### Your assignment
Only one stretch of the data below is wanted: the lines starting at the one with "https://github.com/Microsoft/AirSim/blob/master/docs/settings.md" and ending at the one with "In *D4PG/settings.py* we", both included, given again exactly.

### Raw data

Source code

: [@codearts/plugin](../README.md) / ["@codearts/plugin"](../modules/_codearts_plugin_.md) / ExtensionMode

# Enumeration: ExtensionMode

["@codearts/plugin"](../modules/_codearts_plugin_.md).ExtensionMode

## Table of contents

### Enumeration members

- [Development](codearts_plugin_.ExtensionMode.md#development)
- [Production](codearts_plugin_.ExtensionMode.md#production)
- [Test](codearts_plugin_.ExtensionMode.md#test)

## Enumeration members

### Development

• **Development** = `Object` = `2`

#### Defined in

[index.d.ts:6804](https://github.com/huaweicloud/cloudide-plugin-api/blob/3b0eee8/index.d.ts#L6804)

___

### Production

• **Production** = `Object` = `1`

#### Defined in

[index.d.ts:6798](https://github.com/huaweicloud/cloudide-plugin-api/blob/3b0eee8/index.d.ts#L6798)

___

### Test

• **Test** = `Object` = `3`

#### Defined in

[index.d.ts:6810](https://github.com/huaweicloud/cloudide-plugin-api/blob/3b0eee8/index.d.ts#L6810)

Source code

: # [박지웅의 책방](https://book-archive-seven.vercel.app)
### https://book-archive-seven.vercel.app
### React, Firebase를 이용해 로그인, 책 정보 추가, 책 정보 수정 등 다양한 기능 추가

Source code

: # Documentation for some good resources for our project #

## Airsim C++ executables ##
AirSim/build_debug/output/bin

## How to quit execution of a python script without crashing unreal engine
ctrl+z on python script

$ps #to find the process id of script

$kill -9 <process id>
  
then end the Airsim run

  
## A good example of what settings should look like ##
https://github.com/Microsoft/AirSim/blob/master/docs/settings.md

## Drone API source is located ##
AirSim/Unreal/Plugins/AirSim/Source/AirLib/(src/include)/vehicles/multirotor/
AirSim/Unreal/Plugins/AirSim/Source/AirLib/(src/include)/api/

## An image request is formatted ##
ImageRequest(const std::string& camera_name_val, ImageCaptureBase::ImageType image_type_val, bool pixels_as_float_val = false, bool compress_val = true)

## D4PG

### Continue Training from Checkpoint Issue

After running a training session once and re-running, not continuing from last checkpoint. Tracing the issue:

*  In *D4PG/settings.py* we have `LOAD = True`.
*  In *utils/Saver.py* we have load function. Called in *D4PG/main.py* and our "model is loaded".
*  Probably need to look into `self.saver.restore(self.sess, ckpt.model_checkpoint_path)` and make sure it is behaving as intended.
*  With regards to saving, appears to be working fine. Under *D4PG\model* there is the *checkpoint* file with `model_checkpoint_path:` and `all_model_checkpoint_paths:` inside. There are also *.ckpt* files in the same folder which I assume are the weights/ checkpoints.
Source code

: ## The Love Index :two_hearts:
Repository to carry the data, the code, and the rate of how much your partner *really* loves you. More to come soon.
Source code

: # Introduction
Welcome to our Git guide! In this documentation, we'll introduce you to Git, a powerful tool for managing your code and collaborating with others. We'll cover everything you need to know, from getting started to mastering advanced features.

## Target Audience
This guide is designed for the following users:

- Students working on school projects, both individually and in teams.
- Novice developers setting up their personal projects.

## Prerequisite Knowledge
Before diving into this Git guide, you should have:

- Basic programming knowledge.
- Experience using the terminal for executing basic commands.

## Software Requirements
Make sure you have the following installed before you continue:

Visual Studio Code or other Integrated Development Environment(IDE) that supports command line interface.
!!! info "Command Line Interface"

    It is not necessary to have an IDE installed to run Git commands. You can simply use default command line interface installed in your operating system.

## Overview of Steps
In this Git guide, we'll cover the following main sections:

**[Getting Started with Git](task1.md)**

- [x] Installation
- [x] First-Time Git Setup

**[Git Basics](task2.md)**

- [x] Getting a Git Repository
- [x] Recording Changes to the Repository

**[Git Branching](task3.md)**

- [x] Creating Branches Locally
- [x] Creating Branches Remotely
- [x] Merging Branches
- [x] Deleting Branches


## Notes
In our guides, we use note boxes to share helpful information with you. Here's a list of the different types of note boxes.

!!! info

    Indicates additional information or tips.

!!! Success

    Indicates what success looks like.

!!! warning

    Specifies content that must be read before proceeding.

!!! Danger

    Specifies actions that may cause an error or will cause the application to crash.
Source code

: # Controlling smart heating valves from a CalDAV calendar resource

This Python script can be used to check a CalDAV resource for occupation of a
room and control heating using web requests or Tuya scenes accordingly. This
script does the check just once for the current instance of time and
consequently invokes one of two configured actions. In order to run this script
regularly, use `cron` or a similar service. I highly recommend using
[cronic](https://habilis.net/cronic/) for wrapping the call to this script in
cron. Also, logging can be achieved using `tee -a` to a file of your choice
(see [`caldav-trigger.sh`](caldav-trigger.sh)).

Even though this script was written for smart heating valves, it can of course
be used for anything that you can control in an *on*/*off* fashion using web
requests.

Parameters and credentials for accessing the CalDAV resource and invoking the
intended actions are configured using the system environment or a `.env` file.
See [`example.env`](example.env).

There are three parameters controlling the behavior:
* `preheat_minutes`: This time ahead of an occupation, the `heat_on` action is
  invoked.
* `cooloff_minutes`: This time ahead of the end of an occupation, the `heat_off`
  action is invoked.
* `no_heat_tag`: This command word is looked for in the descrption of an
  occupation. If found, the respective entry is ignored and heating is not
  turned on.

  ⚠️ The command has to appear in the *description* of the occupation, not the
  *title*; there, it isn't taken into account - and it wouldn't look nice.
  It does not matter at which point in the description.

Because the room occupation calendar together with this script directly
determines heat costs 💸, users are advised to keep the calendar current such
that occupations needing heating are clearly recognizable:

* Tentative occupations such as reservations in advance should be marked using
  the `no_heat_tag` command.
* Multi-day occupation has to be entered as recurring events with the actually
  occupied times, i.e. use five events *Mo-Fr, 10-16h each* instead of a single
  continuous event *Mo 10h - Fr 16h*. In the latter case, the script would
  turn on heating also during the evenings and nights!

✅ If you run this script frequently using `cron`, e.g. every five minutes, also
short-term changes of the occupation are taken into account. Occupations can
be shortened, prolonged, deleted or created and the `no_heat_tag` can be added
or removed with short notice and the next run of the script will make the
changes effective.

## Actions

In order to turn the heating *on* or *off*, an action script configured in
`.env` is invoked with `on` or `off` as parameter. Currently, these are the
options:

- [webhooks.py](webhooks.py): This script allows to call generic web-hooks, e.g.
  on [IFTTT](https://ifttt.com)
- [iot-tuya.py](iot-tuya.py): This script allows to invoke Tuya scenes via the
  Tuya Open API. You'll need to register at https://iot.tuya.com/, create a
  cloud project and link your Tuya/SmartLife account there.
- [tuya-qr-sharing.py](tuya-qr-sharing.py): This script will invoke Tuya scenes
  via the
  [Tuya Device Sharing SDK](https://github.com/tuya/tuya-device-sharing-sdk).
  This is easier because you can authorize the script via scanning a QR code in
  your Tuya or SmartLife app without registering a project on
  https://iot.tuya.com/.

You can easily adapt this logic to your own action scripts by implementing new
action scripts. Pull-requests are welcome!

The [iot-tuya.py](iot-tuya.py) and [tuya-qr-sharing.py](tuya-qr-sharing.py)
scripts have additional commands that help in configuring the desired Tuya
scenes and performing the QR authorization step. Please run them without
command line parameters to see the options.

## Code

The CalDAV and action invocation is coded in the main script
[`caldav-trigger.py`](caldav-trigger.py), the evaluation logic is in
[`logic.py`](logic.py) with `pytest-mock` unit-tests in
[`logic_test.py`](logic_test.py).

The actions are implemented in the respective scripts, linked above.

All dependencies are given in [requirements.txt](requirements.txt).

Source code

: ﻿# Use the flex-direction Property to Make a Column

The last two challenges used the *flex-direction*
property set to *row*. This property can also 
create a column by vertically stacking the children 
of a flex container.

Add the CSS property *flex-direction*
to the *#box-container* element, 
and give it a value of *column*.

### Solution below
https://github.com/Microsoft/AirSim/blob/master/docs/settings.md

## Drone API source is located ##
AirSim/Unreal/Plugins/AirSim/Source/AirLib/(src/include)/vehicles/multirotor/
AirSim/Unreal/Plugins/AirSim/Source/AirLib/(src/include)/api/

## An image request is formatted ##
ImageRequest(const std::string& camera_name_val, ImageCaptureBase::ImageType image_type_val, bool pixels_as_float_val = false, bool compress_val = true)

## D4PG

### Continue Training from Checkpoint Issue

After running a training session once and re-running, not continuing from last checkpoint. Tracing the issue:

*  In *D4PG/settings.py* we have `LOAD = True`.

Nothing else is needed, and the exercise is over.